A spokesperson working with Intel was quick to run to the defense of the company after he termed the rumors about licensing of AMD’s graphics technology as groundless and untrue.

The latest reports have indicated that indeed shares of AMD have gone a notch higher by about 10% and that is of course based on a Fudzilla report. On Thursday, the shares of AMD went down by about 3% and that was of course during the first hour of trading.

The high end company is at this particular point in time in undertaking a major transformation move. It hopes to rise from being a traditional chipmaker to become a broad all-round data player and most of the concerned parties believe this will come to pass considering that the company is a very much dedicated to attaining success.

INTC remains one of those companies that are rather difficult to assess. The company’s manufacturing and capex heavy CPU business is as a matter of fact complemented with an R&D heavy IP business.

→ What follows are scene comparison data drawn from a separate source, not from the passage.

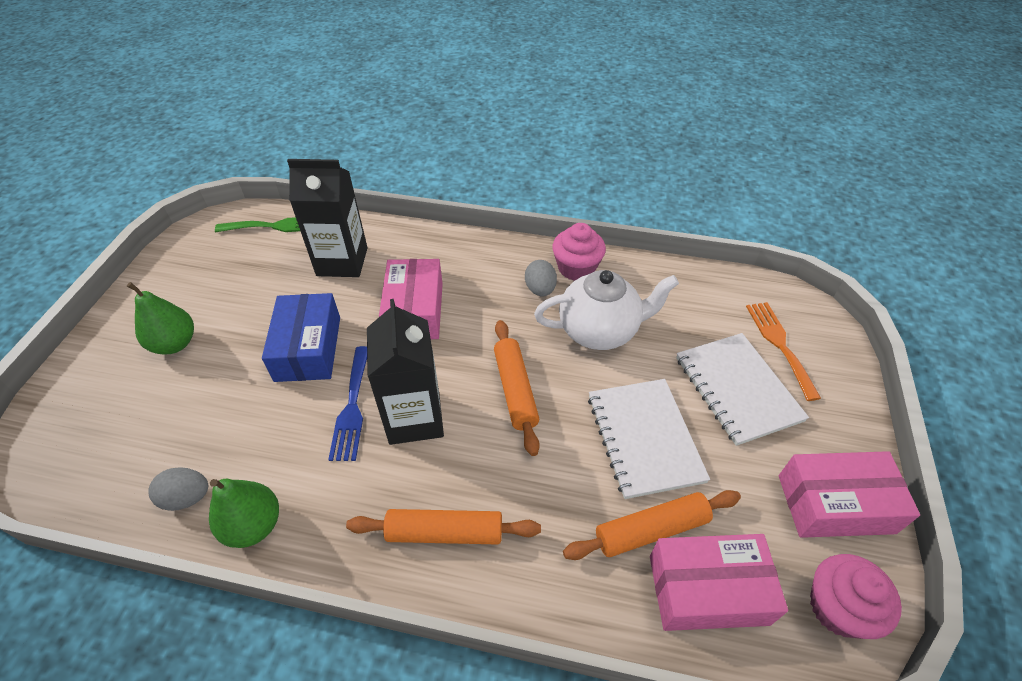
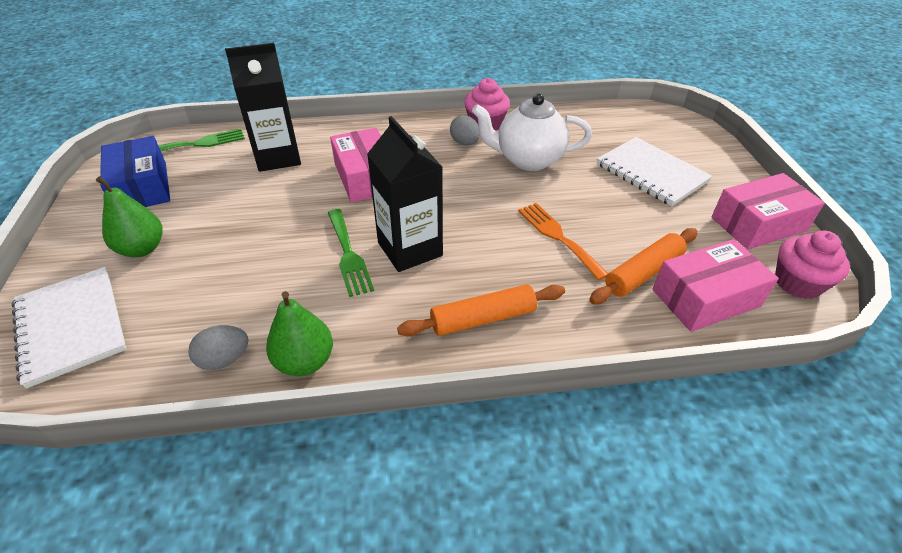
camera: 20 degrees left, 5 degrees down
blue box [262,293,340,382] -> blue box moved to [100,136,170,207]
blue fork [328,346,367,461] -> green fork [328,209,374,297]
orange rolling pin [494,320,540,456] -> none
white teapot [534,270,679,350] -> white teapot turned 150 degrees counterclockwise [472,93,592,171]
white notebook [588,379,710,499] -> white notebook moved to [11,267,127,388]
orange fork [746,302,821,401] -> orange fork moved to [518,203,608,281]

Every passing year sees to it that the R&D department actually establishes innovations that help uphold relevance in the field and this as a matter of fact makes it possible for Intel to stay true to Moore’s law. On the other hand it should be able to formulate cross-cutting technology in the different hot markets.

Let’s face it, INTC has in the recent years been evolving and is set to become one of the top research heavy companies globally.

This in other words refers to the fact that it will experience increased exposure to technological developments, fierce competition and the changing customer needs.